Nitric oxide donor, NOC7, reveals dose dependently and cGMP pathway independently biphasic effects on contractile force of isolated rat heart after global ischemia.

PURPOSE

Our purpose was to investigate whether the 3-(2-hydroxy-1-methyl-2-nitroso-hydrazino)-N-methyl-1-propanamine (NOC7), an ideal NO donor was dose dependently and cGMP-independent in restored cardiac function after global ischemia in an isolated rat heart model.

METHODS

Langendorff preparations of an isolated rat heart model were established. Isolated rat hearts (n = 40) were randomly divided into 5 groups (ischemic control group, NOC7 groups and NOC7+NS2028 groups). All groups were subjected to 35 min global ischemia, followed by 30 min reperfusion with Krebs-Henseleit bicarbonate buffer (KHB), and NOC7, NOC7+NS2028 at 2 and 200 μM, respectively. Left ventricular developed pressure (LVDP), the maximum and the minimal rate of rise in LVP (± dP/dt), and coronary flows were measured continuously. Cyclic adenosine monophosphate (cAMP) and cyclic guanosine monophosphate (cGMP) levels were measured in myocardium homogenate, using enzyme immunoassay (EIA).

> Stored data
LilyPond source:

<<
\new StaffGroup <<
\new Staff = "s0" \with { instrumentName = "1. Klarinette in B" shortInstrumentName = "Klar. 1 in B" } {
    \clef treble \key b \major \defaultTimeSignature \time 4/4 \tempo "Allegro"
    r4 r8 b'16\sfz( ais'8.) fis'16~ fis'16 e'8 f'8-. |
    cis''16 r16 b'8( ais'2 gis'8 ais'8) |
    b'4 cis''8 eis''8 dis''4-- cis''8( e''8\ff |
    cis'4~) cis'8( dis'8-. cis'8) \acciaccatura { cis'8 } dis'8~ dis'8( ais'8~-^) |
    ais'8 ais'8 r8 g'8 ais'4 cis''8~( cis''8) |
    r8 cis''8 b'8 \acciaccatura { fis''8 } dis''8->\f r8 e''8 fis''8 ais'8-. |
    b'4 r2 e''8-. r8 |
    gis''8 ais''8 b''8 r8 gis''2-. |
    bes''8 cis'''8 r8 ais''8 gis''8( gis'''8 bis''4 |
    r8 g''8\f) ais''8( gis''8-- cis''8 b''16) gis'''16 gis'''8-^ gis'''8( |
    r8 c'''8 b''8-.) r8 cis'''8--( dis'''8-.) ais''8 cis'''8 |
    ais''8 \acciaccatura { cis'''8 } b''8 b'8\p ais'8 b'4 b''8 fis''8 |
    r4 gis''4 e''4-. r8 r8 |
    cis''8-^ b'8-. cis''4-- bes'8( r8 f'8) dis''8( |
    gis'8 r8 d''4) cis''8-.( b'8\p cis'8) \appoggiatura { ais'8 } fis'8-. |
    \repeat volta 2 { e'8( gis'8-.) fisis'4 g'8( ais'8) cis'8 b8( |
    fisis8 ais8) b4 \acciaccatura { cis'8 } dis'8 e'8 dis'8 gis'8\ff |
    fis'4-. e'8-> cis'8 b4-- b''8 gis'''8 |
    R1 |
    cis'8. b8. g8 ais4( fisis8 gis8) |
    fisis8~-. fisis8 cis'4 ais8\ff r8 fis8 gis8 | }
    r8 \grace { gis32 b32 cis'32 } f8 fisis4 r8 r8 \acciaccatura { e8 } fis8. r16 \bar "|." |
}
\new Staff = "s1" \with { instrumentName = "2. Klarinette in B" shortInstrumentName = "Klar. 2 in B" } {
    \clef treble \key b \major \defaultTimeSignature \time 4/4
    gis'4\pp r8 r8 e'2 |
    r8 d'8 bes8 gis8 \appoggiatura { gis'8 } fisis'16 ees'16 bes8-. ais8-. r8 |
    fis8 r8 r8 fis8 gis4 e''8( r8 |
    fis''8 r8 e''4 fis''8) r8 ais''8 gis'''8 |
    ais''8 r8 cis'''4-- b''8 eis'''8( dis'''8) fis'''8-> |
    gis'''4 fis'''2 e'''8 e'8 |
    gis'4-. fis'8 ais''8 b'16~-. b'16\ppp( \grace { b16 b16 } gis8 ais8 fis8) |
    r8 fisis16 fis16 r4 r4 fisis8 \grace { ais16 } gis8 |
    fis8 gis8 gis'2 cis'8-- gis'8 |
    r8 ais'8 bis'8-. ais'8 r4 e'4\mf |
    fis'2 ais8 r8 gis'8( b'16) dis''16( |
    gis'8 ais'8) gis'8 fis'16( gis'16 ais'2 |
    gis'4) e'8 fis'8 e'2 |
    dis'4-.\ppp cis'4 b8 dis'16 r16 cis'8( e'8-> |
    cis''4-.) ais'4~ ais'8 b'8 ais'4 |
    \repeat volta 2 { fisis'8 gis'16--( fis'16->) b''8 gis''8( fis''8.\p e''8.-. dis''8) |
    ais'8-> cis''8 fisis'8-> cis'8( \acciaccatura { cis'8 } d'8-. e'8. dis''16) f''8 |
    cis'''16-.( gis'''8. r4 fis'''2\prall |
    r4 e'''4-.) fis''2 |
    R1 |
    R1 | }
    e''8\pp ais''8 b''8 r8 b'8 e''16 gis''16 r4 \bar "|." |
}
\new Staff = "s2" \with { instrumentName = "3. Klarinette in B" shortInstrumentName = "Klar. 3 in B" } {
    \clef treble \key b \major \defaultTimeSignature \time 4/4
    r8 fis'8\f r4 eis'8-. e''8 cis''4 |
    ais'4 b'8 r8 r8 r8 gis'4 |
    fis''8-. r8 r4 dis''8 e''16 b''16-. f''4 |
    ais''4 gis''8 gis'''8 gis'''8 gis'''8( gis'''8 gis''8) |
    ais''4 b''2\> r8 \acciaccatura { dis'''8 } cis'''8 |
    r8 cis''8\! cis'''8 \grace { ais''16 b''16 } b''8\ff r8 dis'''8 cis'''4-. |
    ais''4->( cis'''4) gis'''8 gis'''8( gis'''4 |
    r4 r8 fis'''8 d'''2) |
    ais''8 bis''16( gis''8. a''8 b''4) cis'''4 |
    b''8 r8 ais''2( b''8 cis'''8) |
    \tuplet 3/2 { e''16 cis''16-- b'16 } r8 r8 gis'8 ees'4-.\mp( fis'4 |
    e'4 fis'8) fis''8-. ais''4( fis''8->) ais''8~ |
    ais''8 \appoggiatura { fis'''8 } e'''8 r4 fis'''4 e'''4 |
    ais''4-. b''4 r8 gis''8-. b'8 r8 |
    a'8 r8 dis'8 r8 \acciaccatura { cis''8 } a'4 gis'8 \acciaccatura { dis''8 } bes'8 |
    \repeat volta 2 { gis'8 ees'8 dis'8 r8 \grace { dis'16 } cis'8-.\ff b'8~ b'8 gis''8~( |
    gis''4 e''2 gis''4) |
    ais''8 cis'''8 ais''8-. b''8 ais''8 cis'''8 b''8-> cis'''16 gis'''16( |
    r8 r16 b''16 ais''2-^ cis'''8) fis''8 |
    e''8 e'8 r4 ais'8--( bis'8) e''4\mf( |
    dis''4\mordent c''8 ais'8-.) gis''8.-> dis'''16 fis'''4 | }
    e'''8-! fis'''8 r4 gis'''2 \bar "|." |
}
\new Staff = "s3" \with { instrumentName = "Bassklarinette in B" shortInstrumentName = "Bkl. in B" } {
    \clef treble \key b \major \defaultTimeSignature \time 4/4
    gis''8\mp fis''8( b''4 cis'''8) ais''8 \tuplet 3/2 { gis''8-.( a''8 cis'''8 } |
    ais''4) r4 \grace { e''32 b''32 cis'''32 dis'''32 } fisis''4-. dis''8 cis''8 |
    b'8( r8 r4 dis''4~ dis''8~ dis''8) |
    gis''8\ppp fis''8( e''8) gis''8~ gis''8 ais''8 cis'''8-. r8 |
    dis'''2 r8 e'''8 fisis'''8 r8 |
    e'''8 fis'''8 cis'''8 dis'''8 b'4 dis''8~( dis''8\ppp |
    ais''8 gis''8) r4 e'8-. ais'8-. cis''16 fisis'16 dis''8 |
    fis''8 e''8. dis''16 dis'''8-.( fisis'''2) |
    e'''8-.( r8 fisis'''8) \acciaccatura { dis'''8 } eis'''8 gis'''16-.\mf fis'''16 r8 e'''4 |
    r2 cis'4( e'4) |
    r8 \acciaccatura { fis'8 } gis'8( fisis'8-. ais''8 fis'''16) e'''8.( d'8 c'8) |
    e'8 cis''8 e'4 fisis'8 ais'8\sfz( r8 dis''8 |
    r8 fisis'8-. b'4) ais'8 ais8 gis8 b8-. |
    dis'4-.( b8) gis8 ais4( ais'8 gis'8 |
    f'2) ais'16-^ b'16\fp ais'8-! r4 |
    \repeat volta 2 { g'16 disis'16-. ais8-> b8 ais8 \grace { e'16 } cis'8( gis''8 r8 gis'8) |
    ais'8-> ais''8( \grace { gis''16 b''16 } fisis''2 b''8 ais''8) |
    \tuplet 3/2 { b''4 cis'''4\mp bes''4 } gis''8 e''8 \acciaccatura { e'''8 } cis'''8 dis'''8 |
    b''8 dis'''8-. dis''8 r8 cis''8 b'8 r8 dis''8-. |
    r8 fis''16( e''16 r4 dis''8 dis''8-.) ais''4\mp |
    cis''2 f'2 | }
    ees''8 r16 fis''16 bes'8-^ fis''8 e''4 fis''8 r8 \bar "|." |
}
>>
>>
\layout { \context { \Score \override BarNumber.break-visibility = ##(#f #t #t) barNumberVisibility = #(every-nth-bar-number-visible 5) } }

> Aim of the task
Rewrite the passage of the text on NOC7 and ischemic rat hearts that begins at the words "Nitric oxide donor, NOC7, reveals" and stops after "rat heart model.", using "complete ischemia" in place of "global ischemia".

> Response to this task
Nitric oxide donor, NOC7, reveals dose dependently and cGMP pathway independently biphasic effects on contractile force of isolated rat heart after complete ischemia.

PURPOSE

Our purpose was to investigate whether the 3-(2-hydroxy-1-methyl-2-nitroso-hydrazino)-N-methyl-1-propanamine (NOC7), an ideal NO donor was dose dependently and cGMP-independent in restored cardiac function after complete ischemia in an isolated rat heart model.